Problem statement:
Answer these questions from the passage on midface and orbital anatomy:
(a) How many processes does the zygomatic bone have?
(b) What appearance does the lacrimal fossa have on axial images?
(c) Which structure is identified first to locate the frontal recess on axial images?

Supplied passage:
The superior orbital fissure, optic canal, and inferior orbital fissure form a 'Y' shape on coronal images at the orbital apex.

Zygomatic Bone

A key component of the lateral midface is the zygomatic bone (cheek bone). This is important structurally and cosmetically. The zygomatic bone has 4 processes and sutures that are critical to know for emergency radiology interpretation.

Lateral View of the Zygomatic Bone

Lateral view of the zygomatic bone shows three of the processes (frontal, maxillary, and temporal processes) and the related sutures. The sutures are important as these are often sites of fracture in the setting of a zygomaticomaxillary complex (ZMC) fracture, a common facial fracture.

ZMC fractures are common. The fracture sites tend to be at or near the 4 sutures.

Frontozygomatic Suture

Note the normal accordion or squiggly zig-zag appearance of the frontozygomatic suture along the superolateral orbital rim.

Zygomaticosphenoid Suture

The zygomaticosphenoid suture is seen as a subtle line along the lateral wall of the orbit.

Zygomaticotemporal Suture

The zygomaticotemporal suture between the temporal process of the zygomatic bone and the zygomatic process of the temporal bone within the mid portion of the zygomatic arch can be subtle, but is usually identifiable.

Zygomaticomaxillary Suture

The zygomaticomaxilllary suture can be difficult to identify due to degree of fusion across the suture and oblique course. With ZMC patterns, a fracture may simply be present in the adjacent anterior wall of the maxillary sinus rather than precisely at the suture line.

Recognition of the lacrimal fossa, which approximates the site of the attachment of the medial canthal tendon, is key to interpretation of NOE fractures.

Lacrimal Fossa

The lacrimal fossa has a shelf-like or 'L' appearance on axial images. This is near the attachment site of the medial canthal tendon.

Lacrimal Duct

Inferior to the lacrimal fossa, the lacrimal duct has an oval or round appearance. This may be filled with fluid (left) or gas (right).

Medial Canthal Tendon

Normal oft tissue thickening medial to the orbit at the level of the shelf-like lacrimal fossa and medial canthal tendon.

Frontal Recess

The frontal recess is also important to assess with NOE fractures. Although the frontal recess is most commonly depicted on coronal or sagittal images in medical texts/publications, it can be difficult to display on a single coronal/sagittal image due to an oblique course.

Frontal Recess

On axial images, the frontal recess can be identified by first identifying the uncinate process, which projects posteriorly from the lacrimal duct (red oval). Surrounding the uncinate process, the 'frontal recess Y sign' is seen. The frontal recess can be on either side of the uncinate process depending on the uncinate process superior insertion pattern (most often medial), extending posterior to the uncinate process slightly. It can then be followed by scrolling in the axial plane.

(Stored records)
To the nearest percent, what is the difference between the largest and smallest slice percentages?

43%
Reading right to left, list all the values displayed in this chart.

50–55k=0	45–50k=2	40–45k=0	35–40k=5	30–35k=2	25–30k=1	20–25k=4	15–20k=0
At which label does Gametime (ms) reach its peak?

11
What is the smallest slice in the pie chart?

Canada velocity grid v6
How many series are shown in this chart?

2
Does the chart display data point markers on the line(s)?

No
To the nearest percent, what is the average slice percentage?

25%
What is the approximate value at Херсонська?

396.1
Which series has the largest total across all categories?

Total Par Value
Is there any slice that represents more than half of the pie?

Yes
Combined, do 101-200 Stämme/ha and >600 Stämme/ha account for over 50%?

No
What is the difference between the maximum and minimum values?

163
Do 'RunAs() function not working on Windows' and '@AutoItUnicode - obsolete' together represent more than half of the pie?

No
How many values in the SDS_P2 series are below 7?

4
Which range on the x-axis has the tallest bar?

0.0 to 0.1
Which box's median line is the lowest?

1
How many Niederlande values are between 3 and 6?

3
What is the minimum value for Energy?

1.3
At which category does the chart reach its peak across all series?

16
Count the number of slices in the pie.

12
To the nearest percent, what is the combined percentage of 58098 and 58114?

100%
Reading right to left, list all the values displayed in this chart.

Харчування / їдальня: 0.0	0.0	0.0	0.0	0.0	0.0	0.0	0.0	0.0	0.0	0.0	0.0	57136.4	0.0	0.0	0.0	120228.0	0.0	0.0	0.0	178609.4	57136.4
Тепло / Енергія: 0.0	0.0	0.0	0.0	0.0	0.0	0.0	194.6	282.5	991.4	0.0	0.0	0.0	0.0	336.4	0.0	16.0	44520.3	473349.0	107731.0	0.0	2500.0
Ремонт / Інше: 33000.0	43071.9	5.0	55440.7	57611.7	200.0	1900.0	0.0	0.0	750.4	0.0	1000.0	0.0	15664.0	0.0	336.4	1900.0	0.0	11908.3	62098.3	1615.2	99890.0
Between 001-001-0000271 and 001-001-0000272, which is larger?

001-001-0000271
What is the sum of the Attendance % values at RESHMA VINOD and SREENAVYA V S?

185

Your response:
(a) Four.
(b) A shelf-like or 'L' appearance.
(c) The uncinate process.